___ TEXT SECTION

Bias is one component of equating error. The other component is random error, which 
occurs whenever a sample, instead of the population, is used to derive the equating function. 
Sinharay and Holland (2007) found that although the bias is slightly higher for PSE compared to 
the CE method, random equating error is slightly lower for PSE compared to the CE method. A 
similar finding was observed by Wang et al. (2006). Random equating error, in addition to bias, 
should also be considered when deciding which equating method to use when groups differ in 
ability. For example, if an equating method is only slightly more biased in comparison to another 
method but produces a much smaller random equating error compared to the other method, then 
it may be desirable to use the method with the much smaller random equating error. 

Method 

Data for this study consisted of examinee responses from two tests (referred to as Test X 
and Test Y, respectively). The purpose was to compare the different equating functions derived 
for two pseudo forms of Test X (referred to as Forms XI and X2) and from one form of Test Y 
(referred to as Form Yl), which was equated to itself (i.e., Form Yl). Equating a test to itself 
helped emulate a situation where the new and old forms are very similar in difficulty. It also 
made it possible to use the identity function as a natural criterion. The conditions under which 
the different equating methods were compared were slightly different for the two tests. Therefore 
a brief description of the design used for each test is presented in the following section.

______

» **ACTIVITY**: Rewrite the part of the equating text that opens with the words containing "Data for this" and closes with "the following section.", changing "Test X" to "Test A" each time it appears.

___ RECORDED INFORMATION

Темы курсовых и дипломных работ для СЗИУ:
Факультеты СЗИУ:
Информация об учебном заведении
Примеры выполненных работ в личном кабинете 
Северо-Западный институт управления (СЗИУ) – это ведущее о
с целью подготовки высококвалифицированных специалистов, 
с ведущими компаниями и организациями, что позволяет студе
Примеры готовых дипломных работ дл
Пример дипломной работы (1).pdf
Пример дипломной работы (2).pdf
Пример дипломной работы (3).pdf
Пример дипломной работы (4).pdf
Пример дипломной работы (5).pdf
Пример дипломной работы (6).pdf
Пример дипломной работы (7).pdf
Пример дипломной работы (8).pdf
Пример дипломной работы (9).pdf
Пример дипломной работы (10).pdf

______

» **OUTPUT OF THE TASK**:
Data for this study consisted of examinee responses from two tests (referred to as Test A 
and Test Y, respectively). The purpose was to compare the different equating functions derived 
for two pseudo forms of Test A (referred to as Forms XI and X2) and from one form of Test Y 
(referred to as Form Yl), which was equated to itself (i.e., Form Yl). Equating a test to itself 
helped emulate a situation where the new and old forms are very similar in difficulty. It also 
made it possible to use the identity function as a natural criterion. The conditions under which 
the different equating methods were compared were slightly different for the two tests. Therefore 
a brief description of the design used for each test is presented in the following section.